Collect every line of the data below that contains the string "SQLAlchemy", matching case exactly.

_Source data_:

☆ ☆ ☆ ☆

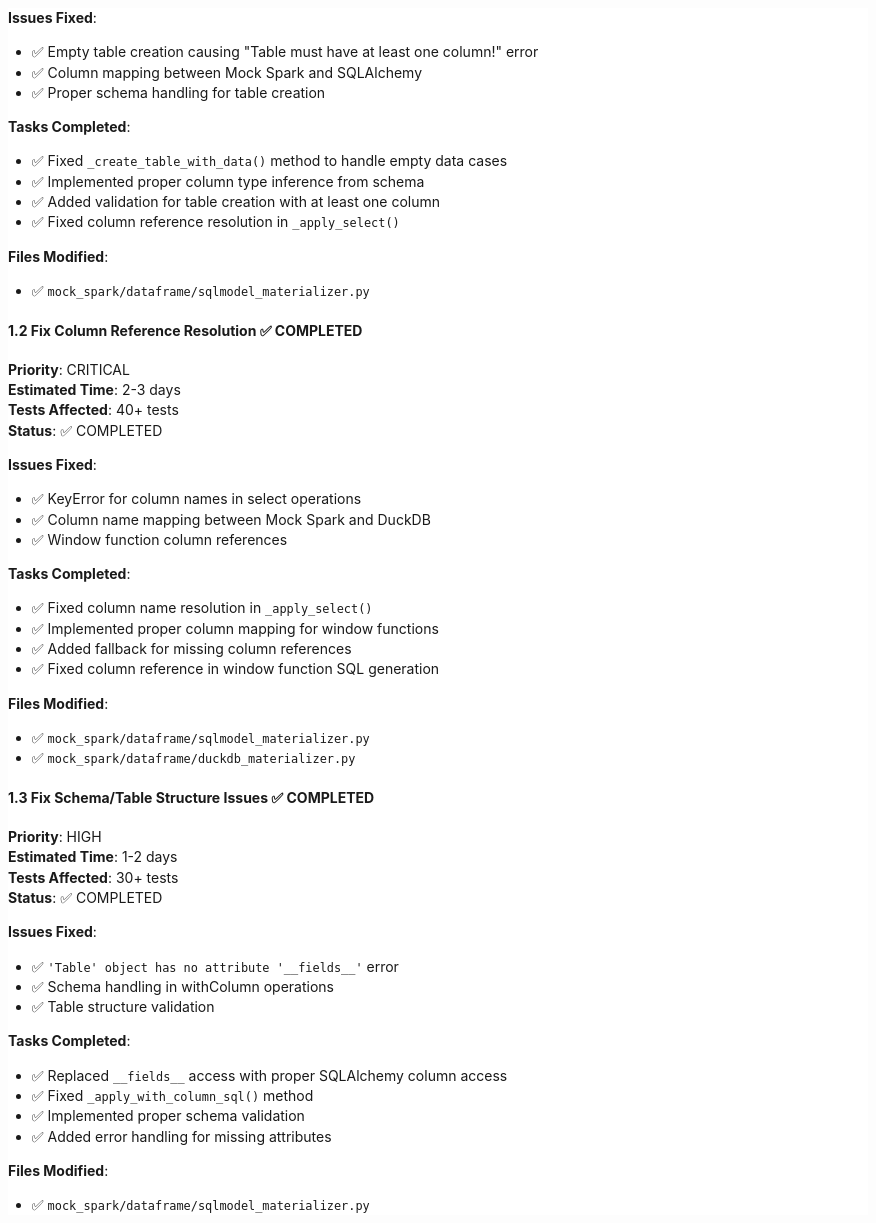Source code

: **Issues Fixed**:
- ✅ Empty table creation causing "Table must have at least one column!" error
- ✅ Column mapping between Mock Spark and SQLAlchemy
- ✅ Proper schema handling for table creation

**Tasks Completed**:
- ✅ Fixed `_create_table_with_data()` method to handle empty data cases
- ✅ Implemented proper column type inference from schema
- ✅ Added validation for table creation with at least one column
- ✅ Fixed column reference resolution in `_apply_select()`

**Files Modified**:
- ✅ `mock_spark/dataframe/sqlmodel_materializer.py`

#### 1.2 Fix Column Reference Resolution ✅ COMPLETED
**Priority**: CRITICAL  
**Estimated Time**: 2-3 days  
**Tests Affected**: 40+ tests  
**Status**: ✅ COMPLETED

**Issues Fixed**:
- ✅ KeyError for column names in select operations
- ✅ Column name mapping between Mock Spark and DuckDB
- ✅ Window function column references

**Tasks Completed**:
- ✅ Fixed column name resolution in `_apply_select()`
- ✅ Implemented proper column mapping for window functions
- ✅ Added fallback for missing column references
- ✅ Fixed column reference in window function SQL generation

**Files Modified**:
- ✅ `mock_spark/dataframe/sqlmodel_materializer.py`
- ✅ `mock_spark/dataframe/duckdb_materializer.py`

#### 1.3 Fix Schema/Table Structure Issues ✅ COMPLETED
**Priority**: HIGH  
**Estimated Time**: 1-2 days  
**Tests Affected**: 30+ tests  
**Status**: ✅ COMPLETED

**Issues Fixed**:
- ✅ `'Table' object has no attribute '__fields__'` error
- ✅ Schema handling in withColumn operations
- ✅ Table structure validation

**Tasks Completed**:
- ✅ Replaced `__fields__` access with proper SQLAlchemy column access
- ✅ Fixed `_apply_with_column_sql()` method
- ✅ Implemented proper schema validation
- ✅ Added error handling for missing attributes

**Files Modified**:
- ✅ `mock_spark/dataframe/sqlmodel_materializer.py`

☆ ☆ ☆ ☆

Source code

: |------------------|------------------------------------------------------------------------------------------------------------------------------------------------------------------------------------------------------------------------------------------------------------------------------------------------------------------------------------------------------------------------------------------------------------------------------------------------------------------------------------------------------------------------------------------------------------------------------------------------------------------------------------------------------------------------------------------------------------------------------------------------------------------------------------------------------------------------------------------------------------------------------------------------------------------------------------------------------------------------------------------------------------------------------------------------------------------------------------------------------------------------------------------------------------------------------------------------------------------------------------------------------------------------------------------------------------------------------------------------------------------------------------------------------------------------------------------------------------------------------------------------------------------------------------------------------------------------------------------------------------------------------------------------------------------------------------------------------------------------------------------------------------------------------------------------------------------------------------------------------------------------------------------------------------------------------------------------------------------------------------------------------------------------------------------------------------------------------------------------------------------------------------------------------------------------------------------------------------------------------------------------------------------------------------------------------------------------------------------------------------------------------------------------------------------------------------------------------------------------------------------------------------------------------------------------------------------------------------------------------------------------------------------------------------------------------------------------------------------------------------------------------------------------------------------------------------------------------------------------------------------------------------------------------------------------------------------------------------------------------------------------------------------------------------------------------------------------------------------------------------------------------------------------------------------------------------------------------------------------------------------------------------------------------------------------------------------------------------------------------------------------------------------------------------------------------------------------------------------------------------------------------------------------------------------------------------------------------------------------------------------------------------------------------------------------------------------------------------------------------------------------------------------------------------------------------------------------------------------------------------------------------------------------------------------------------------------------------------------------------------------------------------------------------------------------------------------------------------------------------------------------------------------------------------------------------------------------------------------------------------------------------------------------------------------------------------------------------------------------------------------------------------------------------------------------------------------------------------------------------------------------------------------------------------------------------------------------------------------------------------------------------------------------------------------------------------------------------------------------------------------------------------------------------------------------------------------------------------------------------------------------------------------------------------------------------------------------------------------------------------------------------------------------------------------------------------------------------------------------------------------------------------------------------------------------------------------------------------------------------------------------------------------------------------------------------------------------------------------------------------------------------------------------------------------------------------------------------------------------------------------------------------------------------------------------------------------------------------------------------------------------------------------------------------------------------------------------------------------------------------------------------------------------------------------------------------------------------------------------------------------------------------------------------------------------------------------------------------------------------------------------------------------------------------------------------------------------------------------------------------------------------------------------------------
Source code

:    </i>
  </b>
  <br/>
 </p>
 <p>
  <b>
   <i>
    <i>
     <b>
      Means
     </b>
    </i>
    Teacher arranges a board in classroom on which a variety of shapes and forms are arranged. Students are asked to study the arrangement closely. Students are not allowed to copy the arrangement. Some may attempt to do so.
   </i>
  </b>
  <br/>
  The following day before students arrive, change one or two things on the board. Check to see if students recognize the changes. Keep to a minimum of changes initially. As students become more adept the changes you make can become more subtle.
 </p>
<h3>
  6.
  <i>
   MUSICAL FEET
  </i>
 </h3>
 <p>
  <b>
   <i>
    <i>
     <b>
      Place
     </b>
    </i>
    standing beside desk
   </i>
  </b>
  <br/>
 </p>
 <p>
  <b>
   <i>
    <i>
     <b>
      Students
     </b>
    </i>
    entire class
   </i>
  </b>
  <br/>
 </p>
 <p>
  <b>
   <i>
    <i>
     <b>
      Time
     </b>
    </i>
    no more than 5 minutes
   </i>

☆ ☆ ☆ ☆

_Solution to this problem_:
- ✅ Column mapping between Mock Spark and SQLAlchemy
- ✅ Replaced `__fields__` access with proper SQLAlchemy column access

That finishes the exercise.